About

May Farhat

Associate Professor of Practice

Ph. D. Islamic Architectural History, Harvard University, USA
M.A. Islamic Art and Architecture, University of Victoria, BC, Canada
B.A. Arab-Islamic History, American University of Beirut, Lebanon

May Farhat is a historian of Islamic art and architecture with a focus on the early modern period.  She completed her Ph.D. in History and Architecture at Harvard University.  Her research interests cover the architectural history of the Middle East, with a focus on Safavid Iran and the late Ottoman visual culture in Bilad al-Sham.

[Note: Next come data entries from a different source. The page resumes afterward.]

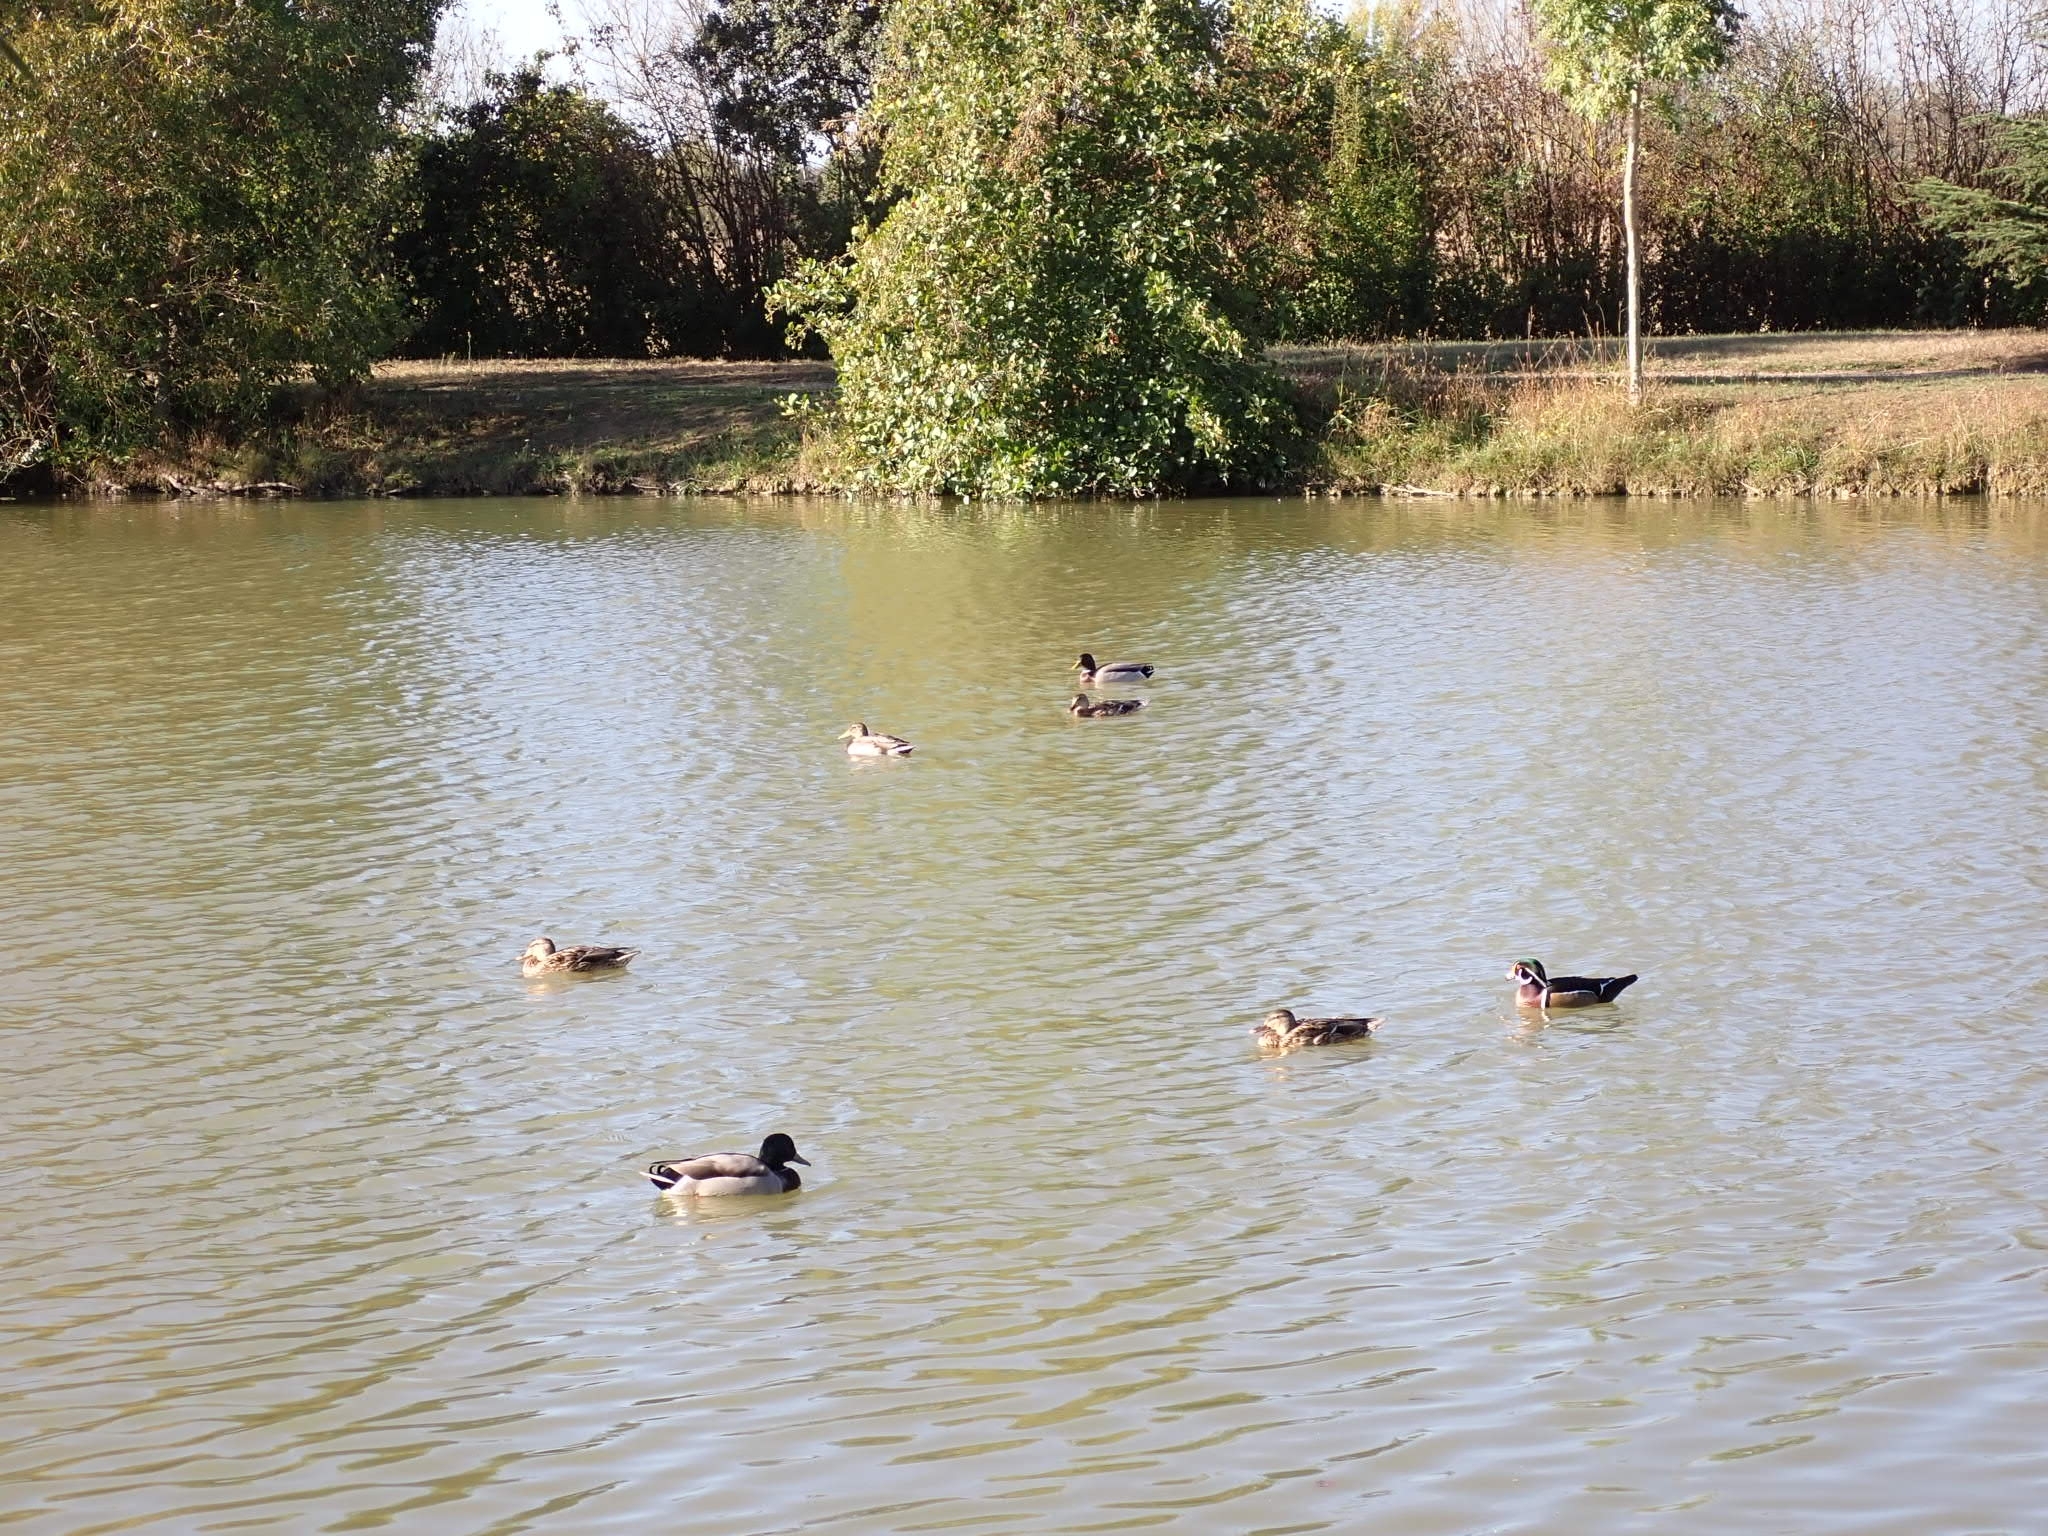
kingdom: Animalia
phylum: Chordata
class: Aves
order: Anseriformes
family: Anatidae
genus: Anas
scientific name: Anas platyrhynchos
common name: Mallard
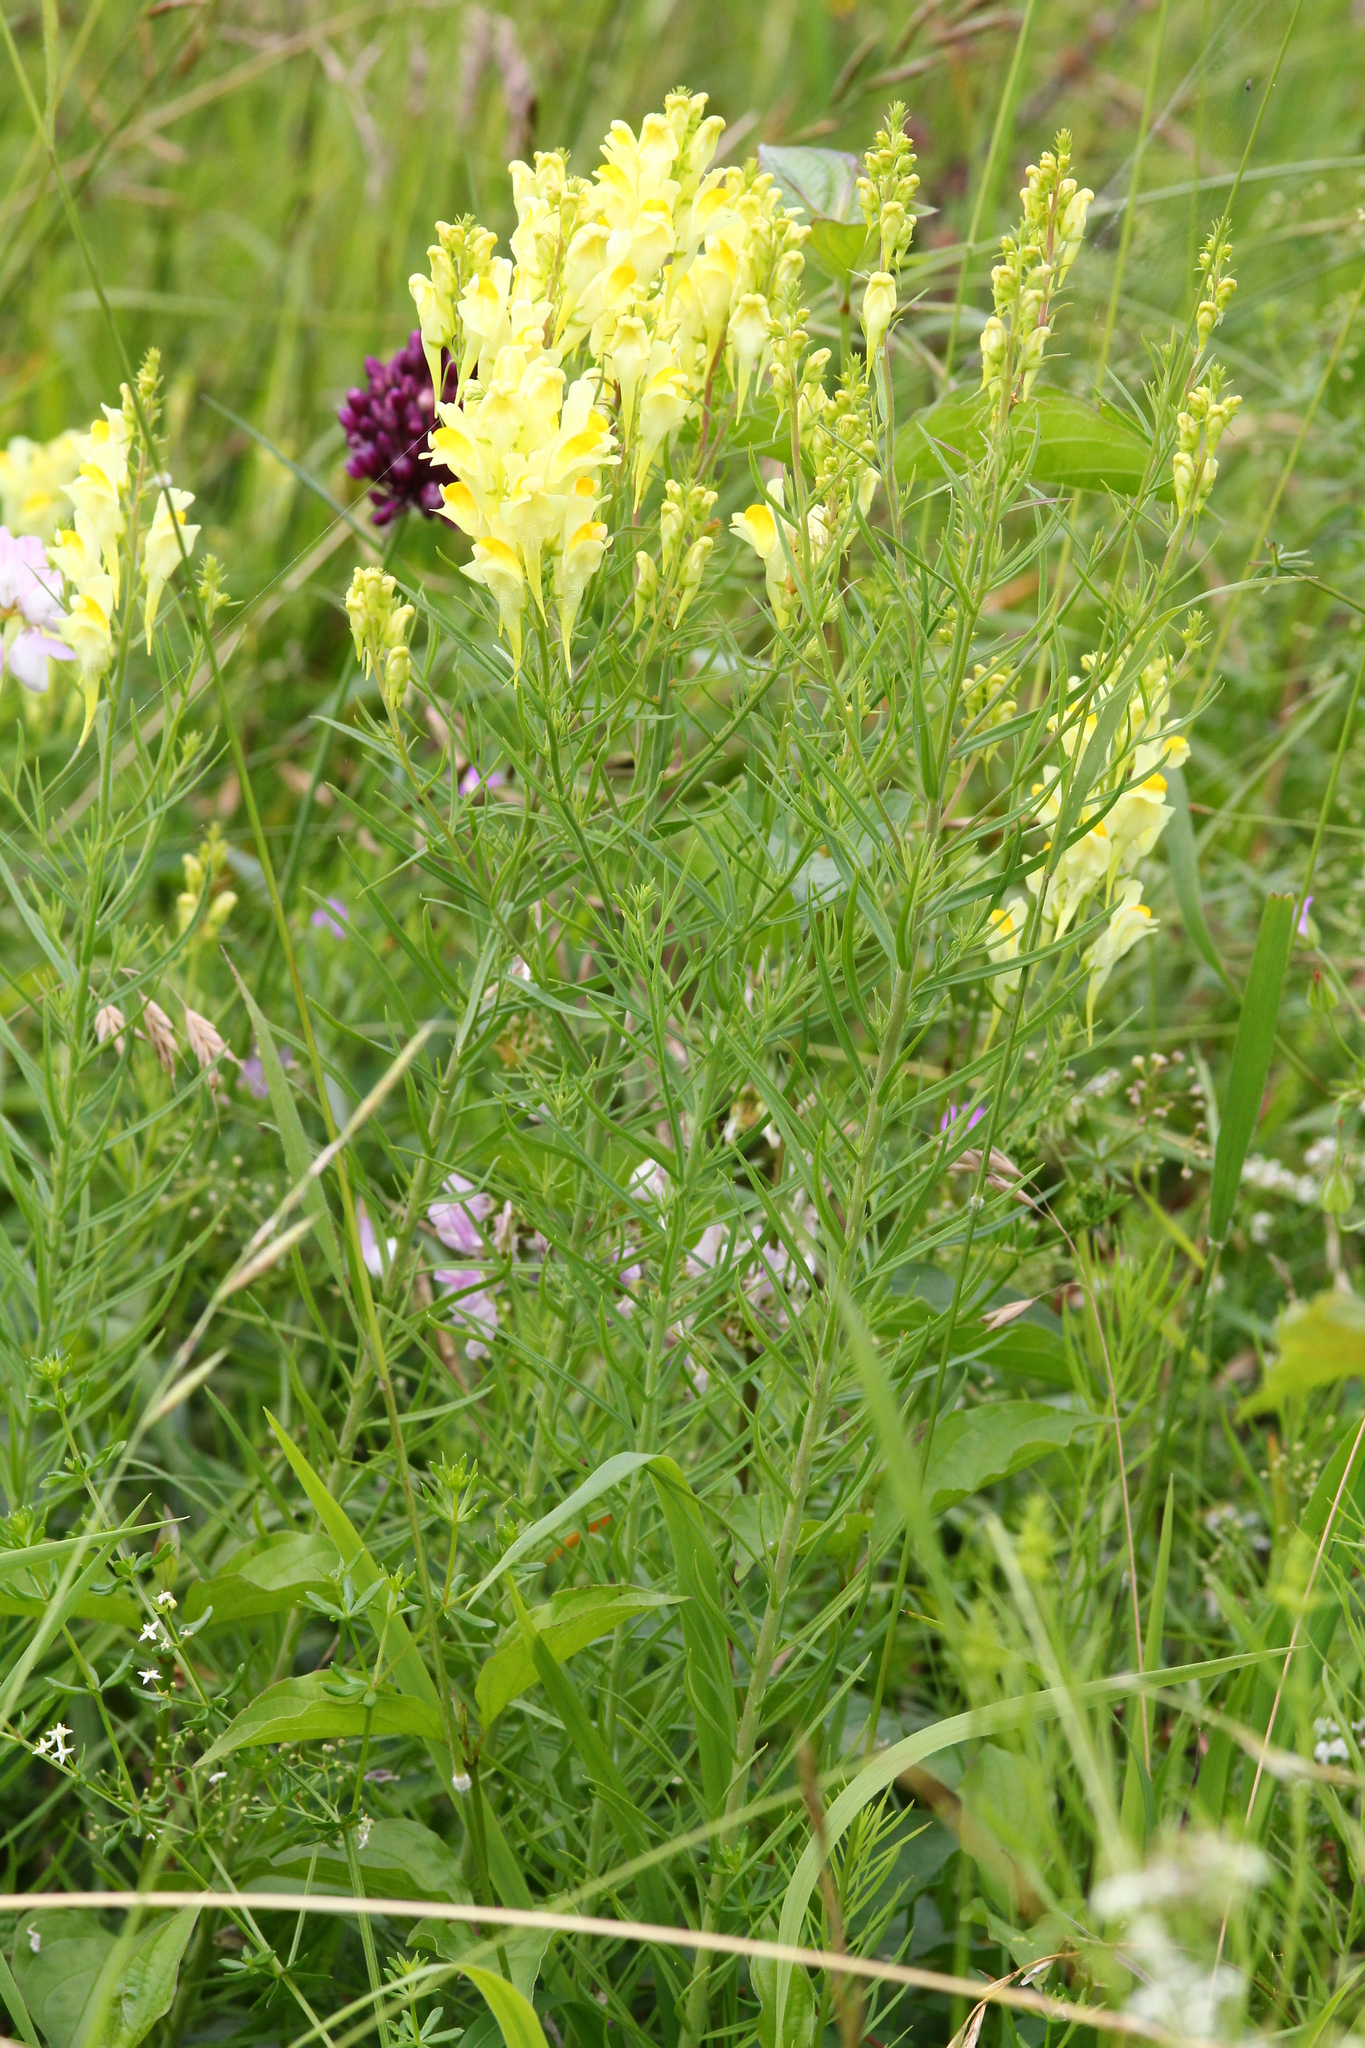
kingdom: Plantae
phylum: Tracheophyta
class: Magnoliopsida
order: Lamiales
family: Plantaginaceae
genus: Linaria
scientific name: Linaria vulgaris
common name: Butter and eggs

She has published many articles including, “Shiʻi Piety and Dynastic Legitimacy: Mashhad under the Early Safavid Shahs,” Journal of the International Society for Iranian Studies 47, 2 (2014); “Urban Morphology and Sacred Space: The Mashhad Shrine during the Pahlavi Period 1925-1980,” for The Friday Mosque in the City: Liminality, Ritual Politics, eds Suzan Yalman and Hilal Ugurlu (Intellects, 2021); “A Mediterraneanist’s Collection: Henri Pharaon’s ‘Treasure House of Arab Art,’” Ars Orientalis 42 (2012); “Beirut’s Great Umari Mosque: History, Memory and Post-War Reconstruction,” for Articles of Faith: Visual Cultures in the Byzantine and Islamic Worlds. Essays in Honor of Erica Cruikshank Dodd, eds. Eva Baboula, Lesley Jessop, and Marcus Milwright (Brill, 2021).